Contribution of Hydrogen Sulfide to the Control of Coronary Blood Flow

Objective This study examined the mechanisms by which H 2 S modulates coronary microvascular resistance and myocardial perfusion at rest and in response to cardiac ischemia. Methods Experiments were conducted in isolated coronary arteries and in open‐chest anesthetized dogs. Results We found that the H 2 S substrate l ‐cysteine (1–10  mM ) did not alter coronary tone of isolated arteries in vitro or coronary blood flow in vivo . In contrast, intracoronary (ic) H 2 S (0.1–3  mM ) increased coronary flow from 0.49 ± 0.08 to 2.65 ± 0.13  mL /min/g ( p <  0.001). This increase in flow was unaffected by inhibition of K v channels with 4‐aminopyridine ( p  = 0.127) but was attenuated (0.23 ± 0.02–1.13 ± 0.13  mL /min/g) by the K ATP channel antagonist glibenclamide ( p <  0.001). Inhibition of NO synthesis ( l ‐NAME) did not attenuate coronary responses to H 2 S. Immunohistochemistry revealed expression of CSE, an endogenous H 2 S enzyme, in myocardium.
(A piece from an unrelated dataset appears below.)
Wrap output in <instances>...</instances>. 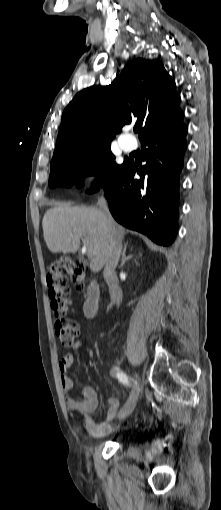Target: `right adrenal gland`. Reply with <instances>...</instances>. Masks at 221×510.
Listing matches in <instances>:
<instances>
[{"instance_id": "right-adrenal-gland-1", "label": "right adrenal gland", "mask_w": 221, "mask_h": 510, "mask_svg": "<svg viewBox=\"0 0 221 510\" xmlns=\"http://www.w3.org/2000/svg\"><path fill=\"white\" fill-rule=\"evenodd\" d=\"M127 246H128V243H125L124 244V248H123V252H122L121 266H123L126 261H128L129 259H131L133 257V255L126 256Z\"/></svg>"}]
</instances>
Inhibition of CSE with β‐cyano‐ l ‐alanine (10 μM) had no effect on baseline coronary flow or responses to a 15‐second coronary occlusion ( p  = 0.82). Conclusions These findings demonstrate that exogenous H 2 S induces potent, endothelial‐independent dilation of the coronary microcirculation predominantly through the activation of K ATP channels, however, our data do not support a functional role for endogenous H 2 S in the regulation of coronary microvascular resistance.